British-Indian author Salman Rushdie, meanwhile, has written an open letter with PEN president Peter Godwin to Chinese president Hu Jintao and foreign minister Yang Jiechi. The letter protests the ongoing travel restrictions on the artist Ai Weiwei, whose passport has been confiscated and whose appeal against charges of tax evasion was rejected on Thursday.

Excellencies:

We write on behalf of the 3,000 members of PEN American Center, and on behalf of thousands more admirers of contemporary international literature and art, to protest the travel bar against artist Ai Weiwei, who was due to participate in a PEN event in New York on October 11. We understand that his passport, confiscated during his 81-day detention in April 2011, has still not been returned to him, although more than a year has passed since his release and his probation expired in June 2012.

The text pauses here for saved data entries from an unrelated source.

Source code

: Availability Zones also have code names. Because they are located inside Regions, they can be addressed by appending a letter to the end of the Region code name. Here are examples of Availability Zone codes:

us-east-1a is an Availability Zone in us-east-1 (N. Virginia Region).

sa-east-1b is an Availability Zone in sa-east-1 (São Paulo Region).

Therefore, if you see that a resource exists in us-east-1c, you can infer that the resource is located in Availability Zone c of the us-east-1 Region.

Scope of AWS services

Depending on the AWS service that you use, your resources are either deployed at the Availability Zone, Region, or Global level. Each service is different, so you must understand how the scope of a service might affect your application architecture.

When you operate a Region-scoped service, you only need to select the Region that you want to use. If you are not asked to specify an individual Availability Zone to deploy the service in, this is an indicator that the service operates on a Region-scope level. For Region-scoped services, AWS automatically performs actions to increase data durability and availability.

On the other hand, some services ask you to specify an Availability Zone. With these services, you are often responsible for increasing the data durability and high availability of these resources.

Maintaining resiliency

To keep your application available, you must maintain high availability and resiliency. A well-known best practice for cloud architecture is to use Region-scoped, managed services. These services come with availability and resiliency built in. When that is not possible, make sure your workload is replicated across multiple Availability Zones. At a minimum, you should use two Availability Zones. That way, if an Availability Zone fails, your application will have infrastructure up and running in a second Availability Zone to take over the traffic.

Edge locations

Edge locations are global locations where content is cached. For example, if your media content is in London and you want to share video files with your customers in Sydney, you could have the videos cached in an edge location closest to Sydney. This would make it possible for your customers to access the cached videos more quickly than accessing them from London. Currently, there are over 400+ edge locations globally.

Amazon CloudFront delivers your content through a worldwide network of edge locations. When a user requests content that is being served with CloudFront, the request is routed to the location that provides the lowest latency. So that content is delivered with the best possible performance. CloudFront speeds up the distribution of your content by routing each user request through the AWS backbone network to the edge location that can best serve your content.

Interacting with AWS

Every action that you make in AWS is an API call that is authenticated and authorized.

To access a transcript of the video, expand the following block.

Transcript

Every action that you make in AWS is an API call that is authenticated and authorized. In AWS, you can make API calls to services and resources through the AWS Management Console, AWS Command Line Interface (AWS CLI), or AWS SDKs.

[…] Like our colleagues throughout the world’s art and literary communities, we were shocked when Ai Weiwei was detained in 2011, and we are deeply disappointed to learn that he remains unable to travel freely and participate in international fora and conversations in which he has so clearly earned a place. We believe restricting his right to travel abroad risks violating Chinese and international laws, and that it does little to advance the goals and aspirations of the Chinese government and its people. We therefore entreat you to return Ai Weiwei’s passport immediately and lift all restrictions against him, allowing him to travel to represent his own work and his ideas. We very much look forward to welcoming him back to New York.

Ai was the subject of a New York Times op-ed by Rushdie soon after his disappearance in April 2011.